Student Chancellor

23 March 2005



Sam Nujoma Retires as Namibian President to Become Geology Student

South West Africa was the name of a German colony taken over the Britain at the end of the World War I, and a protectorate of the apartheid regime of South Africa. Sam Nujoma was the leader of the South West Africa People's Organization [SWAPO], which fought for independence, and when successful, he became the president of the renamed Namibia. While no Nelson Mandela (the human race is entitled only to one of these a generation), he isn't a Robert Mugabe either (too many of them). He has left office after 15 years but will have an active retirement, as a student at the University of Namibia, known locally as UNAM.

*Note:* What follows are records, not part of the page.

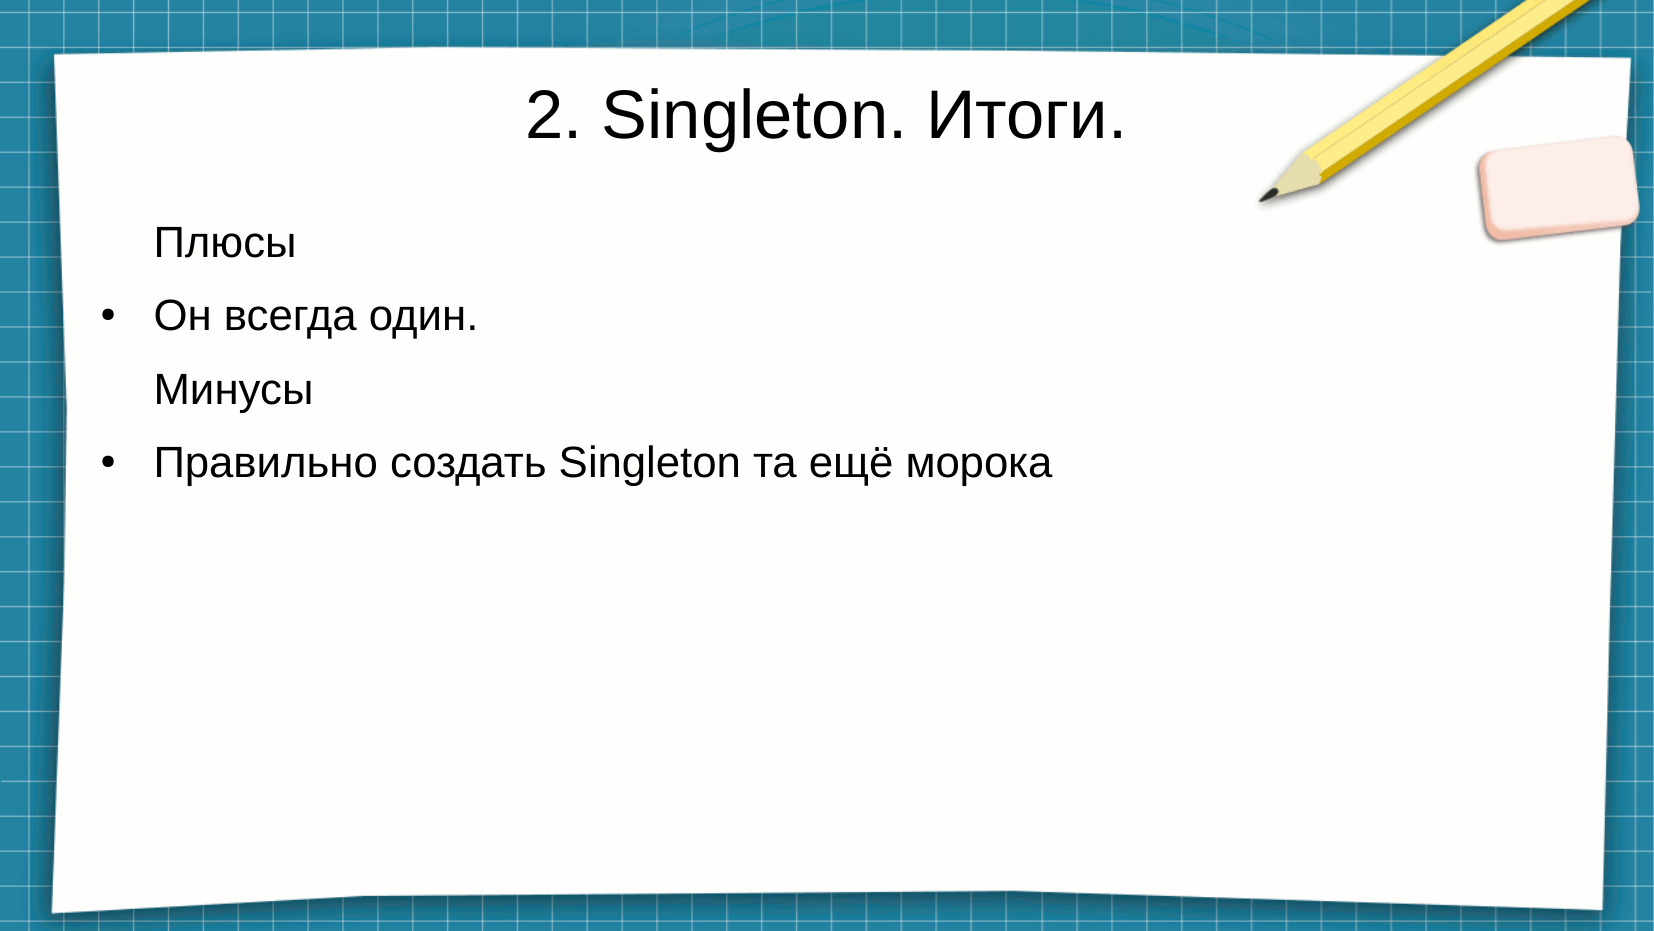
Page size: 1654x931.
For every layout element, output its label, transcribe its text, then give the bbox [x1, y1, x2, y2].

title 2. Singleton. Итоги. [82, 37, 1571, 193]
list Плюсы Он всегда один. Минусы Правильно создать Singleton та ещё морока [82, 217, 1595, 886]
picture [0, 0, 1654, 931]
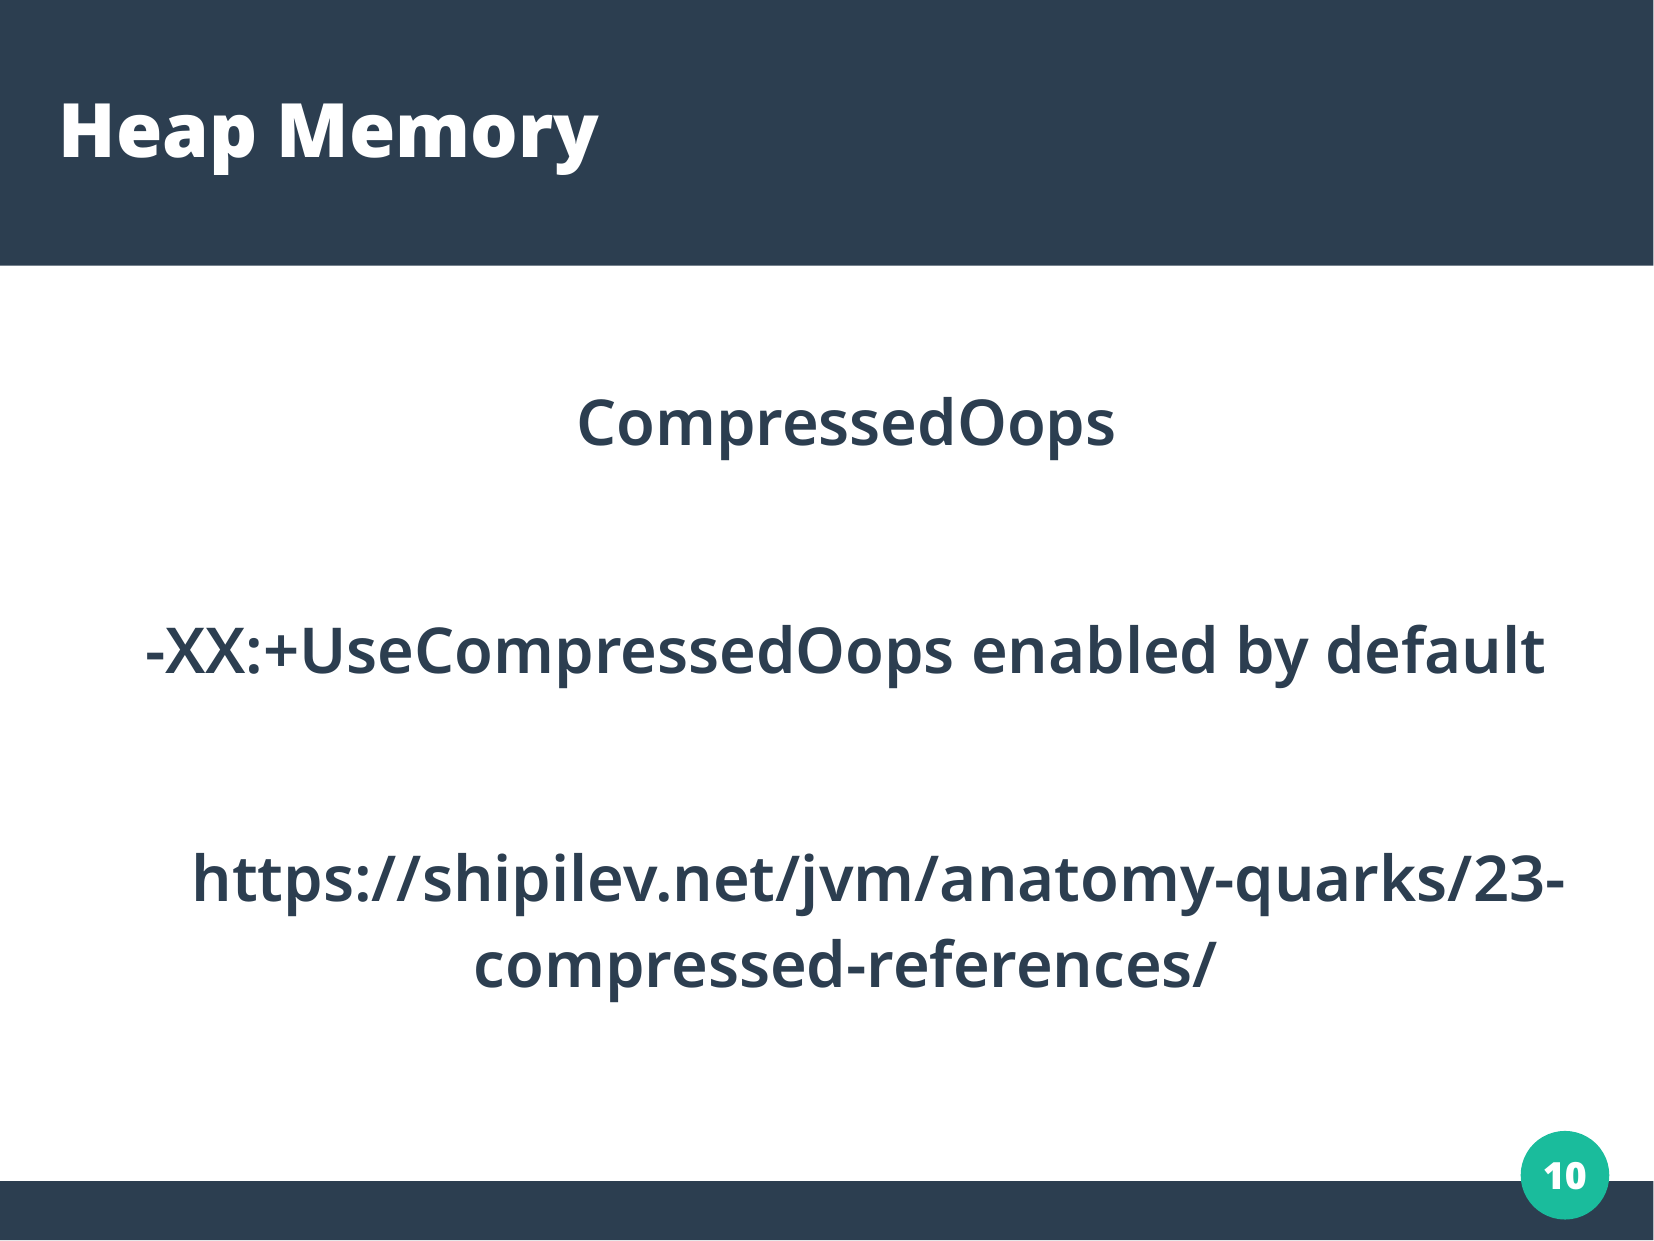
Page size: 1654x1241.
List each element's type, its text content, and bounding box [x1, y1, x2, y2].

list CompressedOops -XX:+UseCompressedOops enabled by default https://shipilev.net/jvm/anatomy-quarks/23-compressed-references/ [45, 378, 1581, 1081]
title Heap Memory [59, 49, 1595, 207]
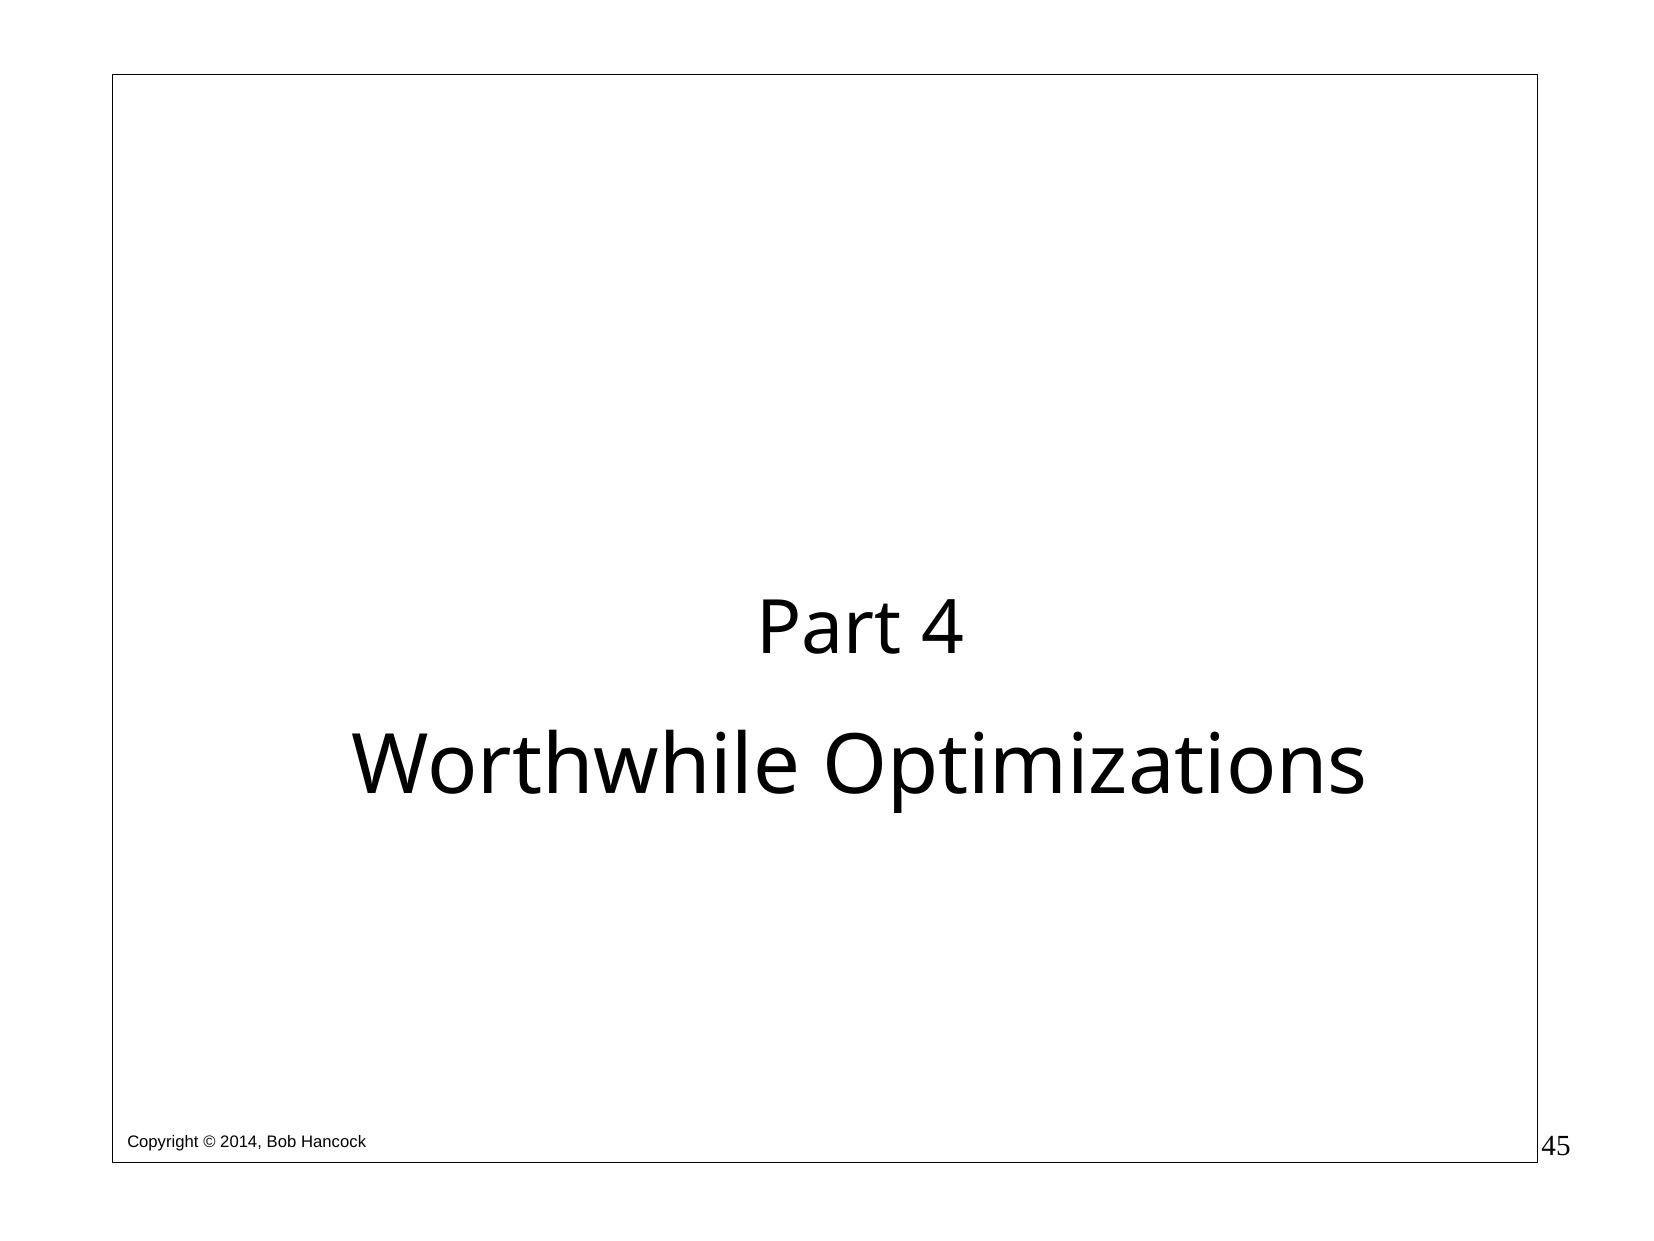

As president of his country, Mr. Nujoma has set the tone for all future Namibian leaders, as General Washington did for American presidents. By leaving office before dying, and ensuring a peaceful hand over of power (albeit to a friend and ally rather than a rival), he has created a precedent that is all too lacking in Africa (and elsewhere) -- the idea that power isn't forever. His people have access to running water and electricity, which is one up on some of Namibia's neighbors, and illiteracy is not a huge problem. While he has associated himself with Mr. Mugabe's seizure of white-owned farms, he has avoided the policy of forced land reform. Throughout his administration, Namibia has kept to a policy of willing-buyers working with willing-sellers. His successor, Hifikepunye Pohamba, will have to do more in the area of land reform, but so far, no disaster has befallen Namibia on the matter.

At 75 years old, Mr. Nujoma could live out his retirement comfortably. His golden handshake includes a tax-free pension, a house in Windhoek (the capital city) and government cars and drivers. He also gets cooks, secretaries and personal assistants at government expense. The people have even thrown in an office with all the usual phone and computer equipment. If nothing else, it would provide him with a place to operate as UNAM's chancellor, to which post he has recently been appointed to a second six-year term.

It seems, though, that Mr. Nujoma wants more than that. He will be a university student as well, studying geology. he is convinced there is even more mineral wealth in Namibia than the country currently is mining. There are allegations that the rules were bent to let him in -- he doesn't have the traditional qualifications of a geology student. His honorary degrees from universities in Russian, the US and Nigeria don't really count. But if no other student is being denied a place, then it is hard to see this as a form of corruption. There is just one question, though. How does a professor mark an exam done by the chancellor of the university? One hopes the quality of Mr. Nujoma's work makes it a moot point. And one further hopes that other 75-year-olds decide that they are not too old to learn something new either.